_WHAT THIS EXERCISE ASKS_
1. According to the money-formatting guidelines, what kind of type does Go lack?
2. Write out word for word the part of the money-formatting guidelines starting with "def fmt2(x: Decimal)" and going on through "exact two-decimal output.".

_EXTRACT PROVIDED_
Below are safe patterns that help you write a correct solution without showing the final output template.


Python Guidelines (Most Reliable for Money Formatting)

Reading lines safely

import sys

lines = sys.stdin.read().splitlines()
# Ensure you have 4 lines; handle defensively if needed.

Type conversions

  • seats: int(...)

  • pricePerSeat: prefer Decimal for money stability

  • autoRenew: normalize with .strip().lower() and map accepted values

Decimal formatting to 2 places

from decimal import Decimal, ROUND_HALF_UP

def fmt2(x: Decimal) -> str:
    return format(x.quantize(Decimal("0.01"), rounding=ROUND_HALF_UP), "f")

Using Decimal avoids floating errors and guarantees exact two-decimal output.


Java Guidelines (Use BigDecimal)

Read full lines

BufferedReader br = new BufferedReader(new InputStreamReader(System.in));
String plan = br.readLine();
String seatsLine = br.readLine();
String priceLine = br.readLine();
String autoLine = br.readLine();

Money correctness

Use BigDecimal for price and total.

import java.math.BigDecimal;
import java.math.RoundingMode;

BigDecimal price = new BigDecimal(priceLine.trim());
BigDecimal total = price.multiply(new BigDecimal(seats));
BigDecimal total2 = total.setScale(2, RoundingMode.HALF_UP);

Print fixed two decimals

setScale(2, ...) ensures exactly xx.yy.

Don’t use double for billing-style calculations if you can avoid it.


Go Guidelines (Use integer cents or formatted floats carefully)

Go has no built-in decimal type. Two safe approaches:

Approach A (Recommended): Convert to cents (int)

  • Parse price

  • convert to cents (e.g., priceCents)

  • compute totalCents = seats * priceCents

  • format back to d.dd

This avoids floating problems completely.

Approach B: float + formatting

If constraints guarantee 2 decimals input, formatting can be safe:

fmt.Printf("%.2f", value)

But be cautious for tricky decimals.

For enterprise-grade correctness, integer cents is the best habit.


JavaScript (Node.js) Guidelines (Avoid float surprises)

JS uses floating numbers for everything. So be careful.

Read input

const fs = require("fs");
const raw = fs.readFileSync(0, "utf8").split(/\r?\n/);

Safer money handling

Recommended pattern: convert to cents.

  • parse "10.00" into 1000 cents

  • multiply by seats

  • format cents back to "10.00"

_MATERIAL SHOWN_
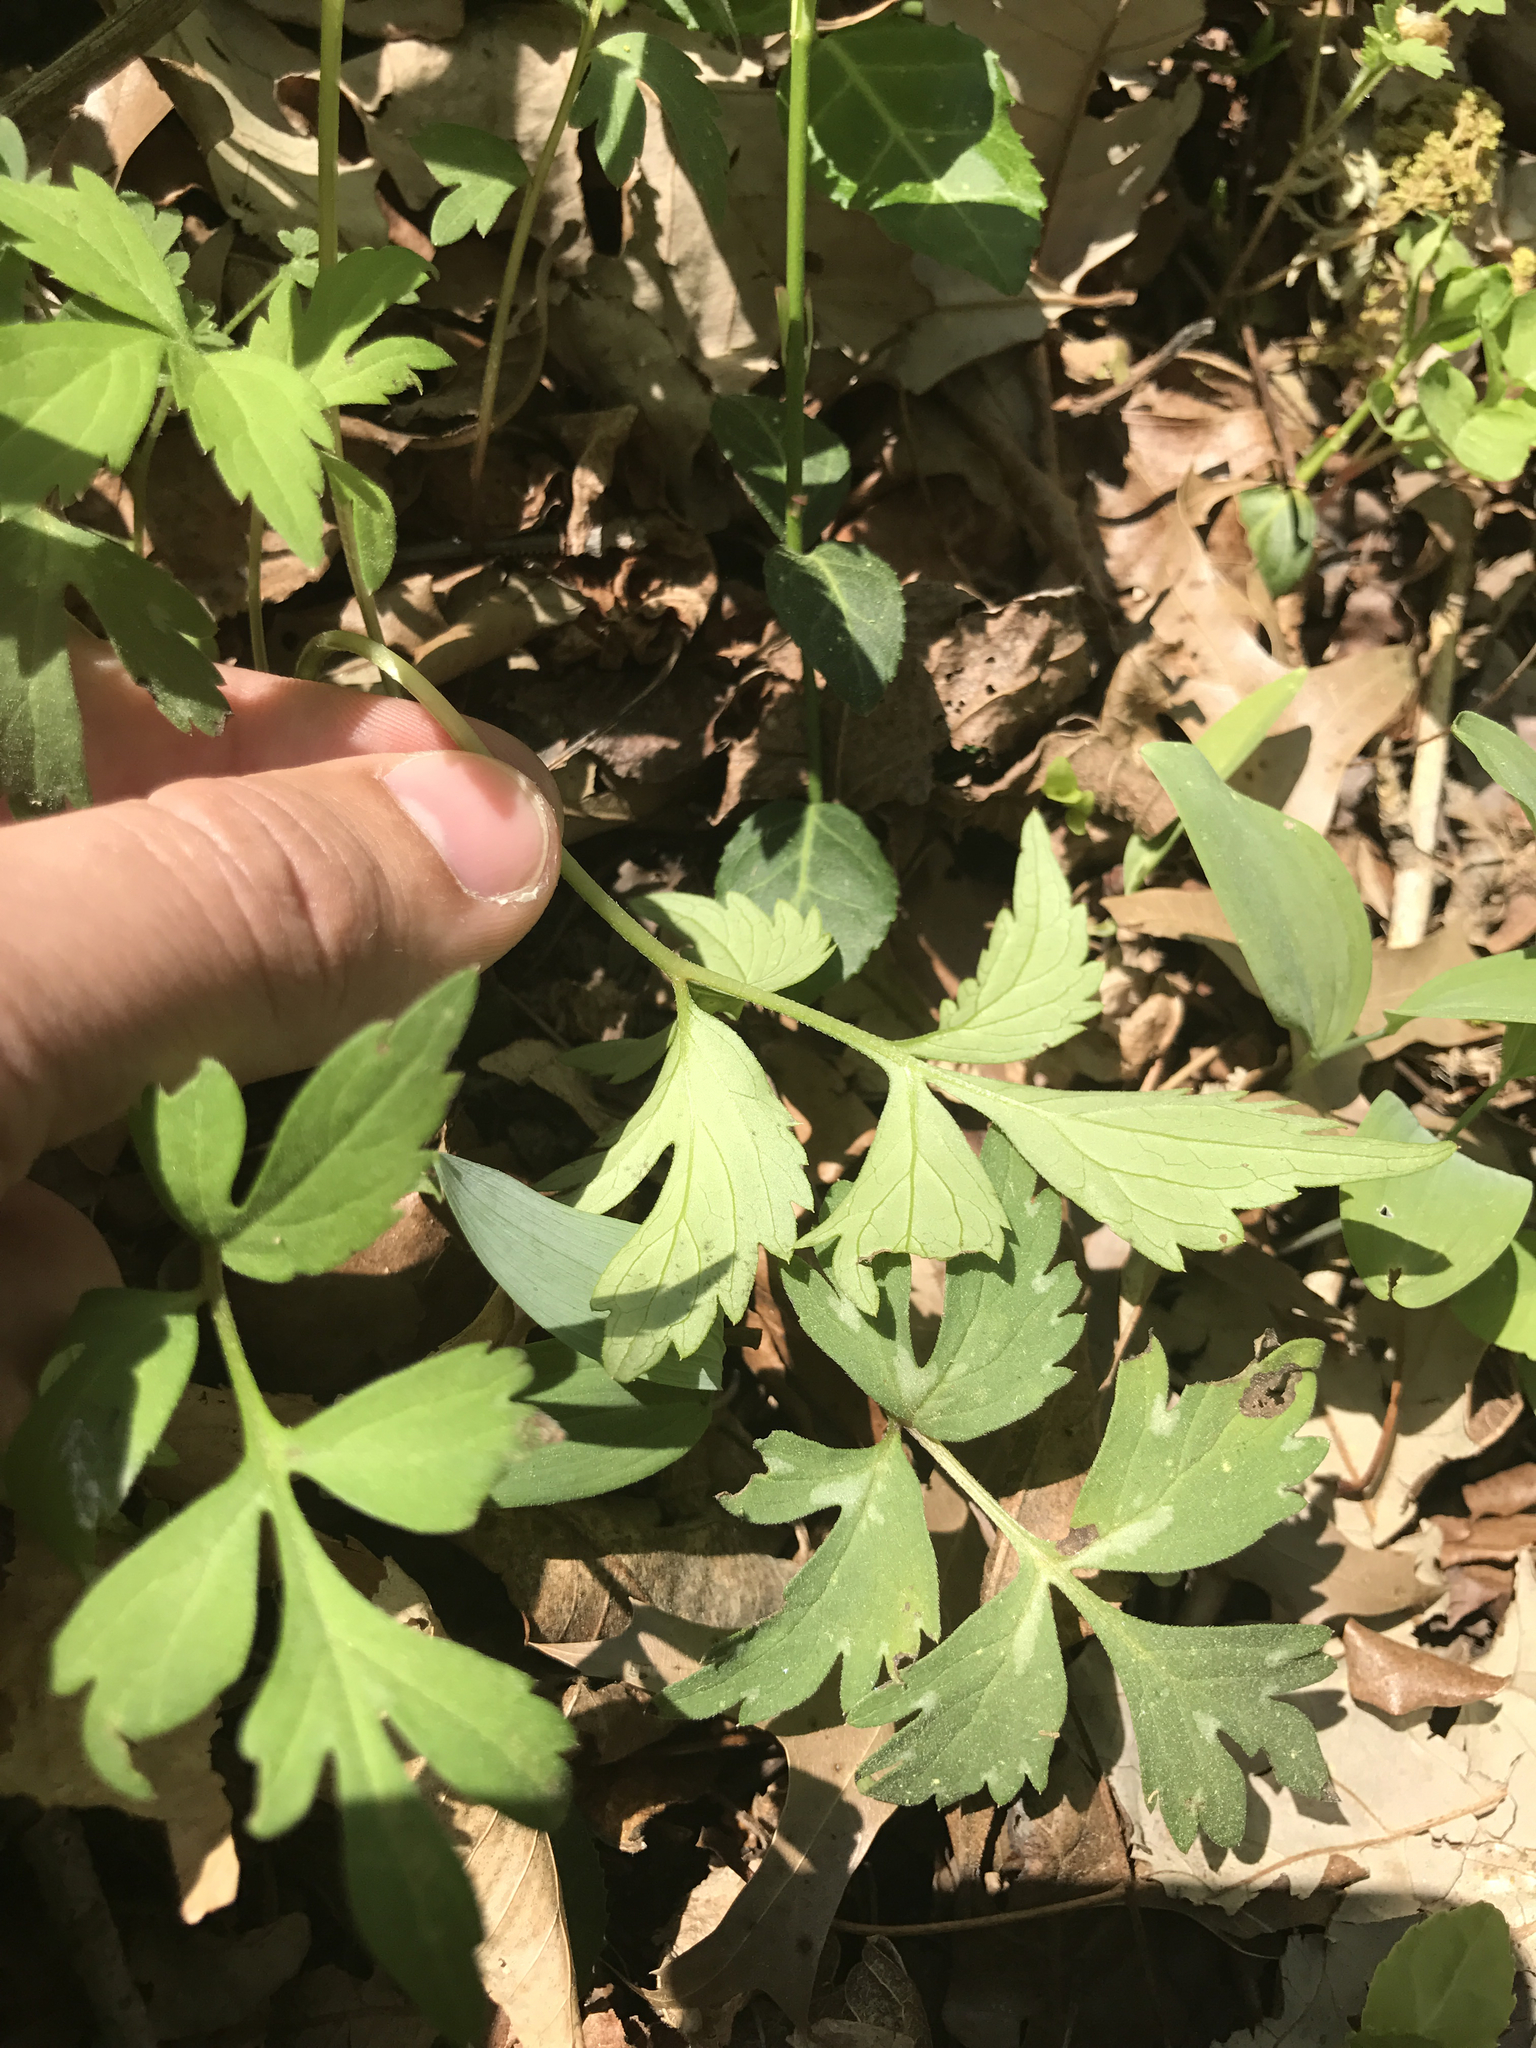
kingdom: Plantae
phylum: Tracheophyta
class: Magnoliopsida
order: Boraginales
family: Hydrophyllaceae
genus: Hydrophyllum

_WRITTEN ANSWERS_
1. Go has no built-in decimal type.

2.
def fmt2(x: Decimal) -> str:
    return format(x.quantize(Decimal("0.01"), rounding=ROUND_HALF_UP), "f")

Using Decimal avoids floating errors and guarantees exact two-decimal output.